A new report has found that a lack of urgency around responsible Artificial Intelligence (AI) use is putting companies at risk.
The report by FICO and Corinium found that almost two-thirds (65%) of respondents’ companies can’t explain how specific AI model decisions or predictions are made whilst 73% have struggled to get executive support for prioritising AI ethics and responsible AI practices.
The study found that the lack of awareness of how AI is being used and whether it’s being used responsibly is concerning as 39% of board members and 33% of executive teams have an incomplete understanding of AI ethics.
While compliance staff (80%) and IT and data analytics team (70%) have the highest awareness of AI ethics and responsible AI within organizations, understanding across organizations remains patchy. As a result, there are significant challenges to build support to establish practices as the majority of respondents (73%) have struggled to get executive support for prioritizing AI ethics and responsible AI practices.

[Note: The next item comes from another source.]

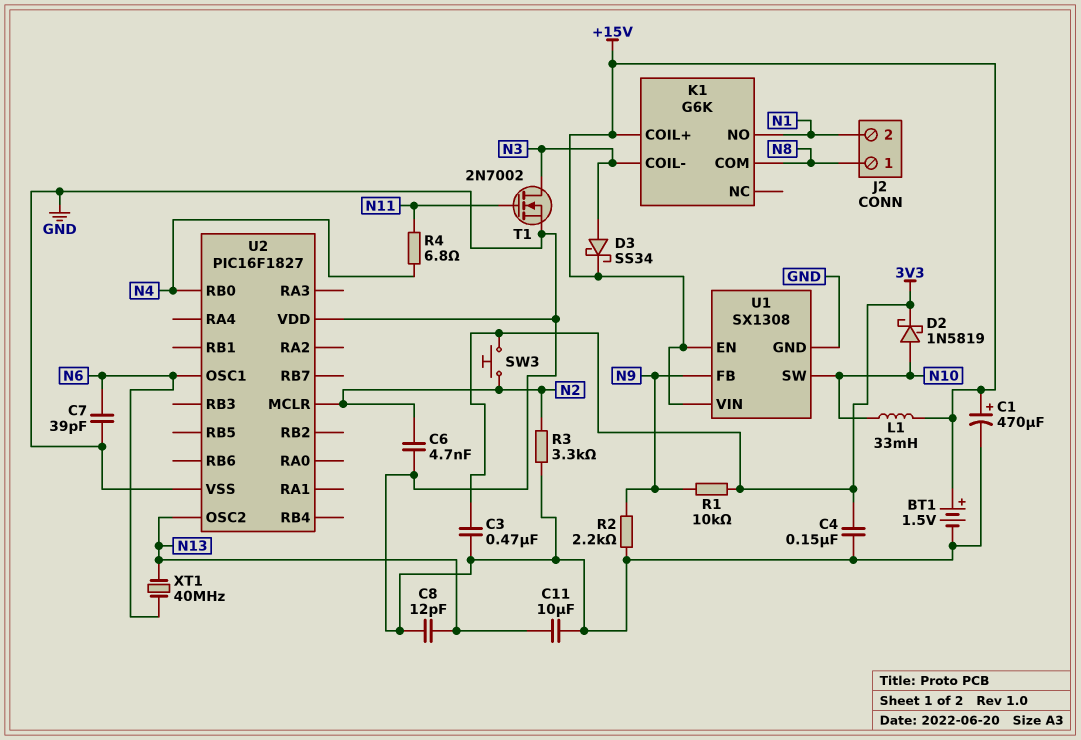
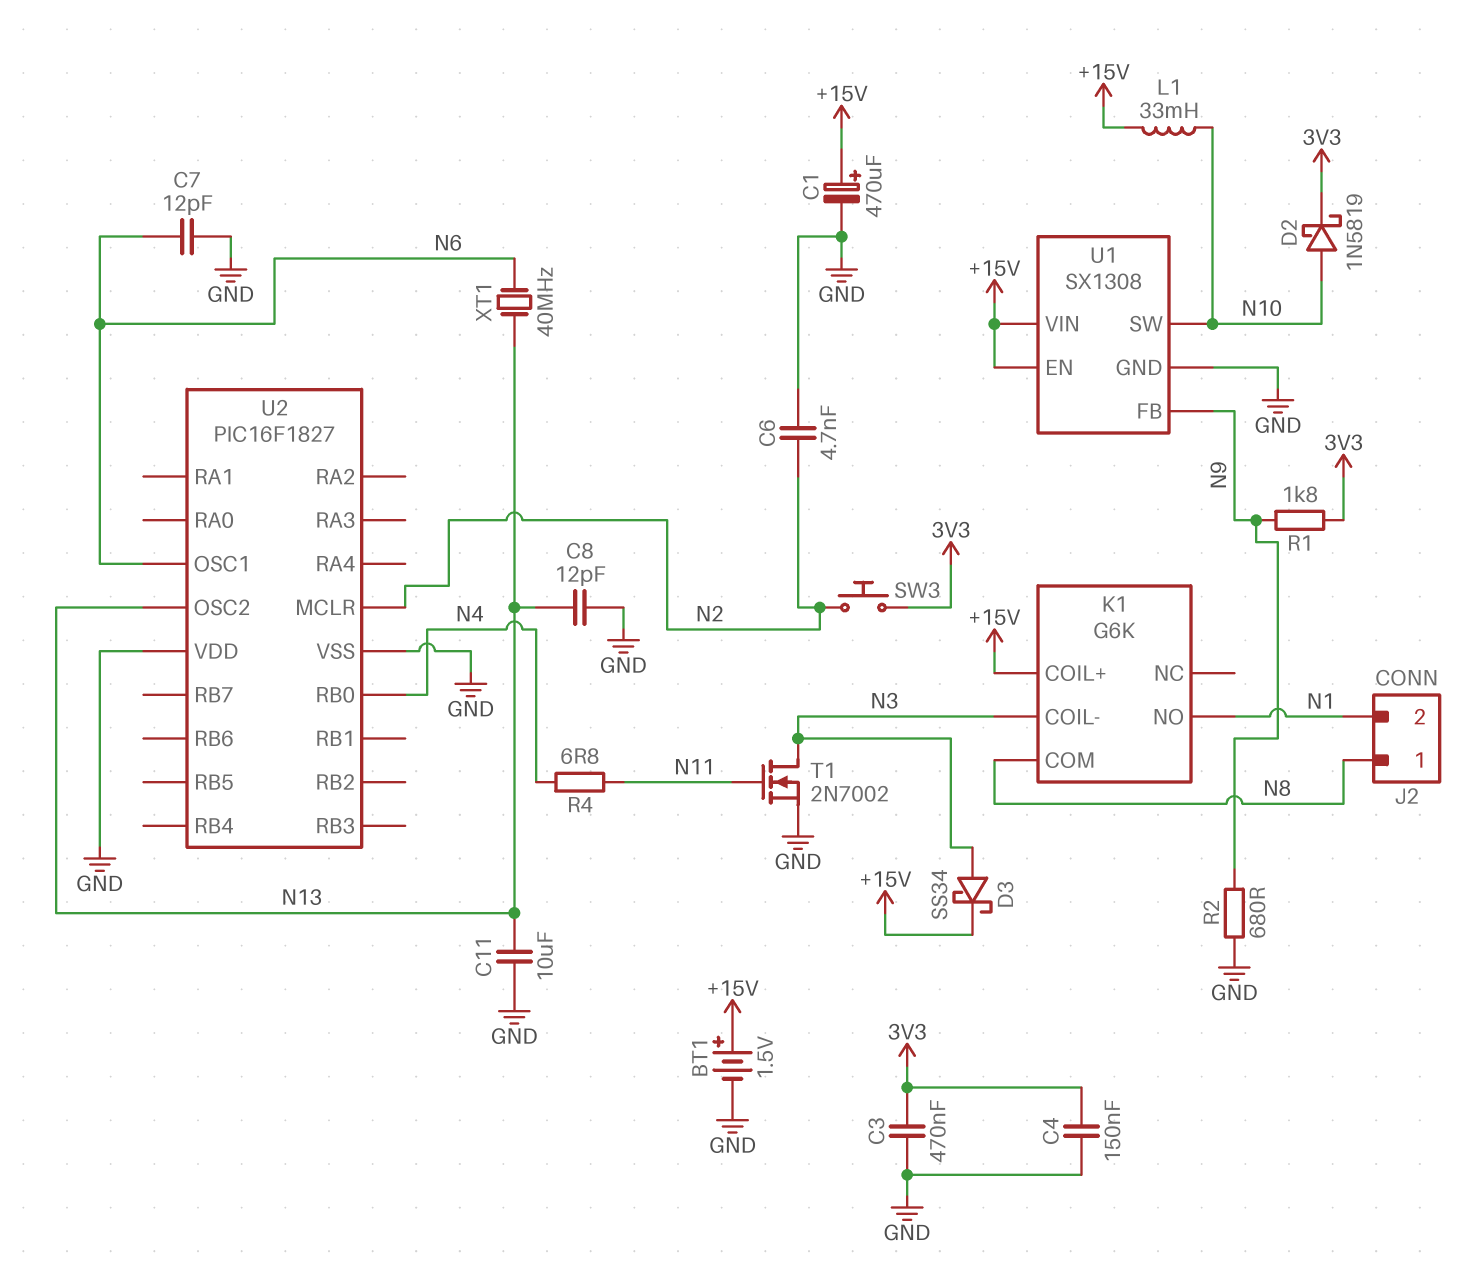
C7: 39pF (GND, N6) -> 12pF (GND, N6)
R1: 10k (3V3, N9) -> 1.8k (3V3, N9)
R2: 2.2k (GND, N9) -> 680 (GND, N9)
R3: 3.3k (GND, N2) -> none

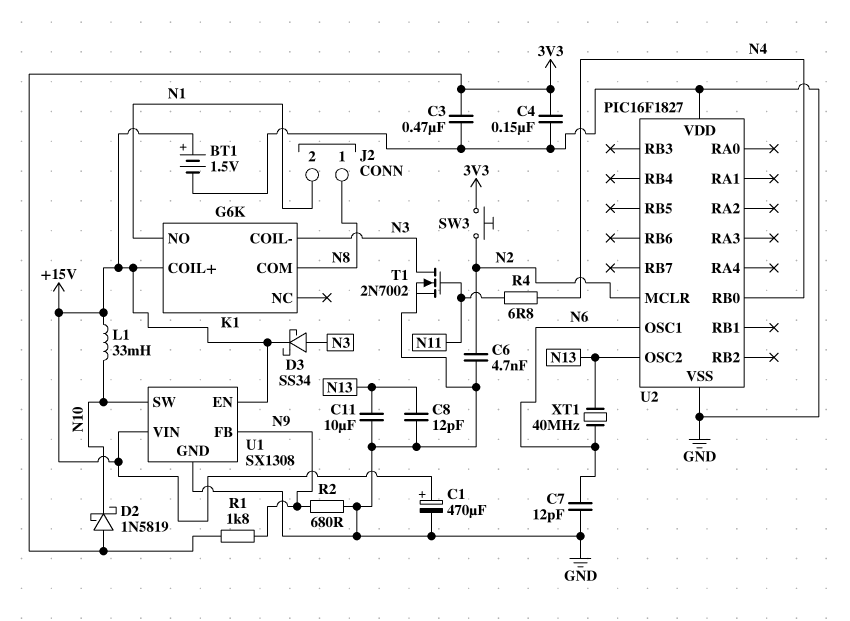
D2: schottky 1N5819 (A N10, K 3V3) -> schottky 1N5819 (A 3V3, K N10)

Scott Zoldi, Chief Analytics Officer at FICO said “Over the past 15 months, more and more businesses have been investing in AI tools, but have not elevated the importance of AI governance and responsible AI to the boardroom level.”
“Organisations are increasingly leveraging AI to automate key processes that – in some cases – are making life-altering decisions for their customers and stakeholders. Senior leadership and boards must understand and enforce auditable, immutable AI model governance and product model monitoring to ensure that the decisions are accountable, fair, transparent, and responsible.”
The study found that almost half (49%) of the respondents report an increase in resources allocated to AI projects over the past 12 months, followed by team productivity (46%) and predictive power of AI models (41%). Whereas, only 39% have prioritized increased resources to AI governance during model development and 28% have prioritized ongoing AI model monitoring and maintenance.
The study showed that there is no consensus among executives about what a company’s responsibilities should be when it comes to AI.
The majority of respondents (55%) agree that AI systems for data ingestion must meet basic ethical standards and that systems used for back-office operations must also be explainable. But this may partly reflect the challenges of getting staff to use new technologies, as much as wider ethical considerations.
Almost half (43%) of respondents say they have no responsibilities beyond meeting regulatory compliance to ethically manage AI systems whose decisions may indirectly affect people’s livelihoods – i.e. audience segmentation models, facial recognition models, recommendation systems.
Cortnie Abercrombie, Founder and CEO, AI Truth said “AI will only become more pervasive within the digital economy as enterprises integrate it at the operational level across their businesses.”
“Key stakeholders, such as senior decision makers, board members, customers, etc.; need to have a clear understanding on how AI is being used within their business, the potential risks involved and the systems put in place to help govern and monitor it. AI developers can play a major role in helping educate key stakeholders by inviting them to the vetting process of AI models.”